▸ Task objective
Please gather every line in the items below that contains the string "para", copying each line in full.

▸ Stored data entries
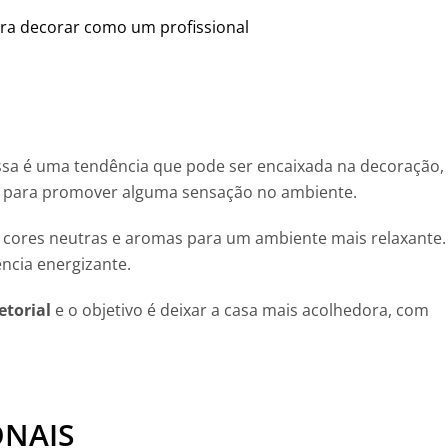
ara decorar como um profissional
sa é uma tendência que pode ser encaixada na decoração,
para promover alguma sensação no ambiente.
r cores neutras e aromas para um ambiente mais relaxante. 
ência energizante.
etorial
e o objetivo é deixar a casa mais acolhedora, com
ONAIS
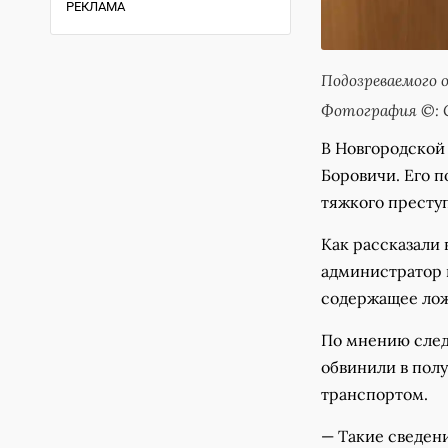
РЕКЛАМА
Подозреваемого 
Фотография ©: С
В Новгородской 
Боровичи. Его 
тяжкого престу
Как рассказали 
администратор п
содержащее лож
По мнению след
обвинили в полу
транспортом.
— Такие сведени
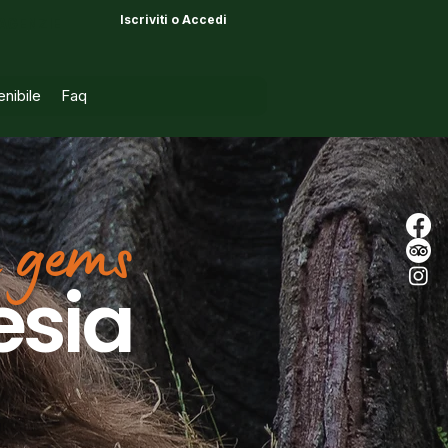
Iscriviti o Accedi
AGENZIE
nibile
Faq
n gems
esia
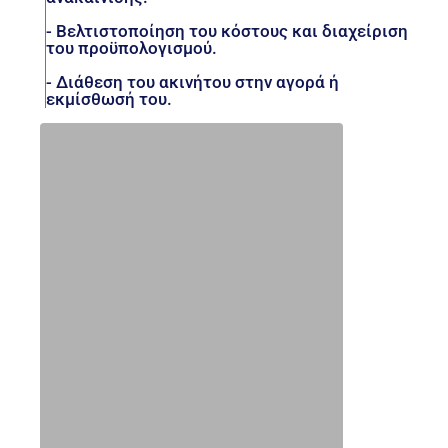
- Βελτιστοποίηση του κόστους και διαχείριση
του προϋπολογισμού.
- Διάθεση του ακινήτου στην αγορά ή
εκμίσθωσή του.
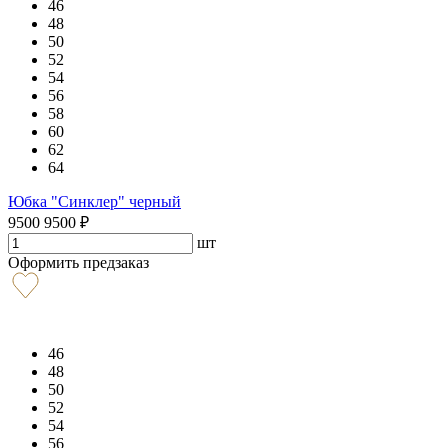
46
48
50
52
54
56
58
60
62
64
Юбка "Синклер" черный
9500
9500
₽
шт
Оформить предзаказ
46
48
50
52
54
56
==
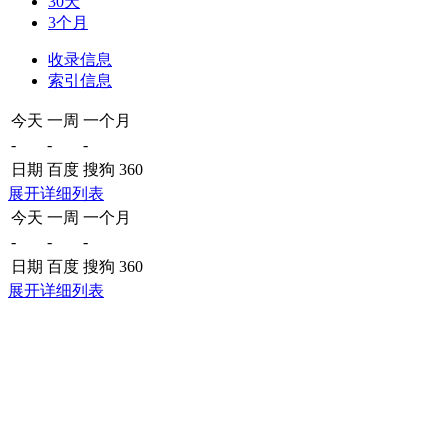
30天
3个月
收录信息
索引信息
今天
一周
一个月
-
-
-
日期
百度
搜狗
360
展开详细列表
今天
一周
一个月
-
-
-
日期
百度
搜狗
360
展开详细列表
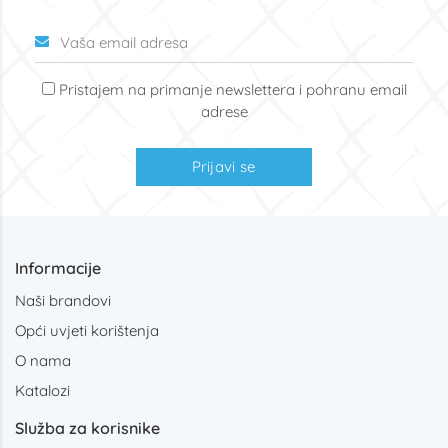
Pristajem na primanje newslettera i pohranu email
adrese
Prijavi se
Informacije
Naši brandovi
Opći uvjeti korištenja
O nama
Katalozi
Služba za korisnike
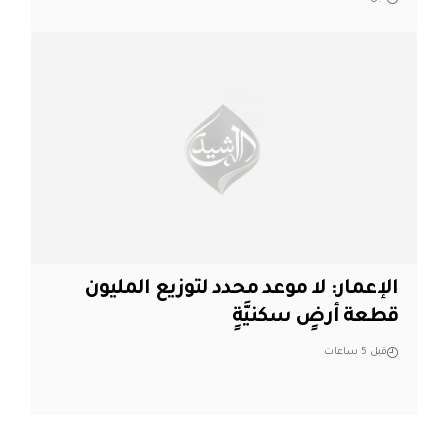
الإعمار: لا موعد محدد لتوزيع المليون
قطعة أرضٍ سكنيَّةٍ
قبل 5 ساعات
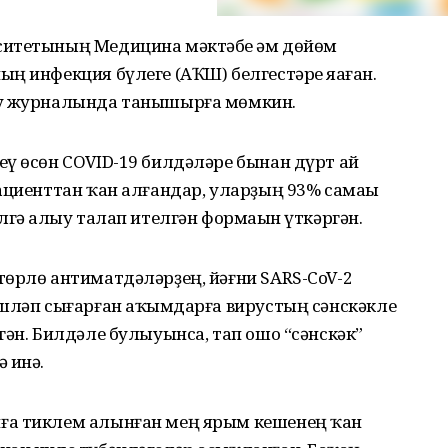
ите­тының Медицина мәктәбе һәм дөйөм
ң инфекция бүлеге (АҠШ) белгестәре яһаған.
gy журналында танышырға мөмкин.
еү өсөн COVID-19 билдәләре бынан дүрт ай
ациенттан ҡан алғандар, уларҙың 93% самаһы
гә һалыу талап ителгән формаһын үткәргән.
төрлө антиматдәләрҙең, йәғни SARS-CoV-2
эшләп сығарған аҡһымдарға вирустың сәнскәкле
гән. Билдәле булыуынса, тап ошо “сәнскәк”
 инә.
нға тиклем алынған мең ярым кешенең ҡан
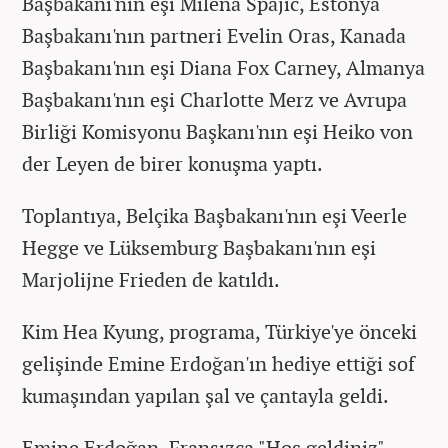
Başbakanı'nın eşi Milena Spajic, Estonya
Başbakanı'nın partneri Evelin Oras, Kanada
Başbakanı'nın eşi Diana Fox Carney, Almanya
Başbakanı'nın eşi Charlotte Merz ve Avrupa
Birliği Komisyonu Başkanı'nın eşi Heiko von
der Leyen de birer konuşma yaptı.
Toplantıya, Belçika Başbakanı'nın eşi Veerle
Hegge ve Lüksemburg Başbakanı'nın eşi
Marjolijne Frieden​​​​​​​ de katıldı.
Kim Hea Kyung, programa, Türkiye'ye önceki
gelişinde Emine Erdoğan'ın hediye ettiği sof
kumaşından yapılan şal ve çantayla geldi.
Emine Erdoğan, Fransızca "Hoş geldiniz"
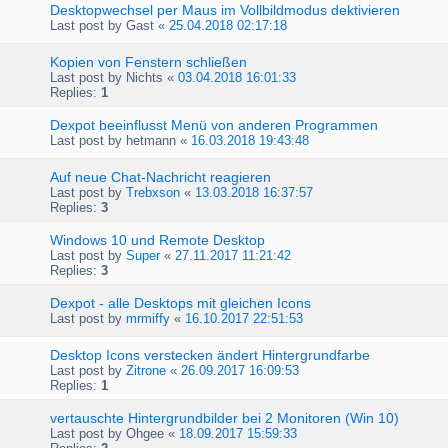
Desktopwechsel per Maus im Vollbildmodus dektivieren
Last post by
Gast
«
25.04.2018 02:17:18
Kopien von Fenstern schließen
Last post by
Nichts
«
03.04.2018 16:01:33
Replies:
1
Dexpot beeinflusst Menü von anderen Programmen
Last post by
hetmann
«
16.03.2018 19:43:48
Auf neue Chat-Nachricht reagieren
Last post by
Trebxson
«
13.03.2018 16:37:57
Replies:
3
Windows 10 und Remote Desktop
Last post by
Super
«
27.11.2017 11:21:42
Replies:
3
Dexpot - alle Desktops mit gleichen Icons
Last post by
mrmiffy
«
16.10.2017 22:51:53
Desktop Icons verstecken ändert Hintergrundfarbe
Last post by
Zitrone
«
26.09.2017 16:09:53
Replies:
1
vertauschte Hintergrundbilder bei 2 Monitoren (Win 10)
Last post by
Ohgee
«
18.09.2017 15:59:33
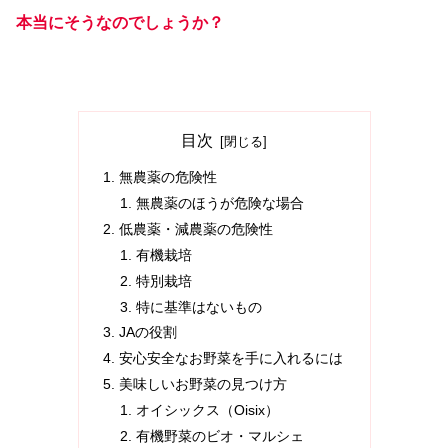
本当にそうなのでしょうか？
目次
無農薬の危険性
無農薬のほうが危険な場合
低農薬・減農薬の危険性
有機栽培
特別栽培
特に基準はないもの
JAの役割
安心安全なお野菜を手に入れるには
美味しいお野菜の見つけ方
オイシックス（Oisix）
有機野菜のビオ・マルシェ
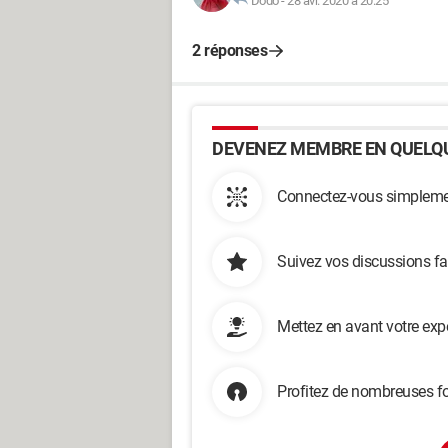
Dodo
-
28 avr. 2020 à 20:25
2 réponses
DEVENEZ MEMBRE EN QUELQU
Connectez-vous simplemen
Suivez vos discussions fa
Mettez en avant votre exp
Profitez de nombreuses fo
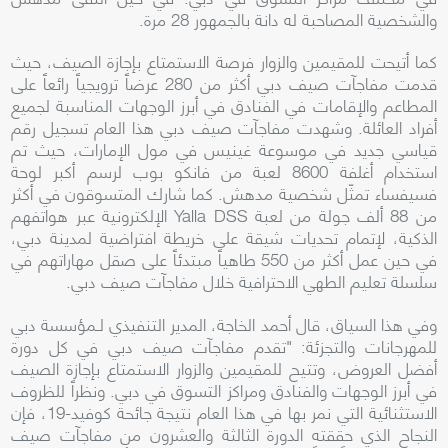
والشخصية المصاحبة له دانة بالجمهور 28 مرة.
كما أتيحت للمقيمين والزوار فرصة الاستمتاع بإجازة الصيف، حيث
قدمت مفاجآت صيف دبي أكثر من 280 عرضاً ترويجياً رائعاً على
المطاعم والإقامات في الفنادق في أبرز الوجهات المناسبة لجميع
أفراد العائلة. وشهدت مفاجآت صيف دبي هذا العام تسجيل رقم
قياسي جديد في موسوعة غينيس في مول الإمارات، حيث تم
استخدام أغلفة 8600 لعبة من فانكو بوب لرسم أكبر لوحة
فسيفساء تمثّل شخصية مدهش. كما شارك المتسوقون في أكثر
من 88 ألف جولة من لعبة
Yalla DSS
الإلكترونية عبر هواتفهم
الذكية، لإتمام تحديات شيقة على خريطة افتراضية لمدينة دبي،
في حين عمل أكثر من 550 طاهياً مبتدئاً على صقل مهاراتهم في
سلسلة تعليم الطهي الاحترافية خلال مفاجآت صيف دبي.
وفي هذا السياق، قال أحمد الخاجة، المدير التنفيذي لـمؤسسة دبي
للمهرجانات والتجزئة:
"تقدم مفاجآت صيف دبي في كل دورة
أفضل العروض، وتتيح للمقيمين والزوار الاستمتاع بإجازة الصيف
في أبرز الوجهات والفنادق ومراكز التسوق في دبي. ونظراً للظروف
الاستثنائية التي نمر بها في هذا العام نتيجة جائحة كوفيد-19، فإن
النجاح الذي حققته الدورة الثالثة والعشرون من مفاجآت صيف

▸ Answer section
para promover alguma sensação no ambiente.
r cores neutras e aromas para um ambiente mais relaxante. 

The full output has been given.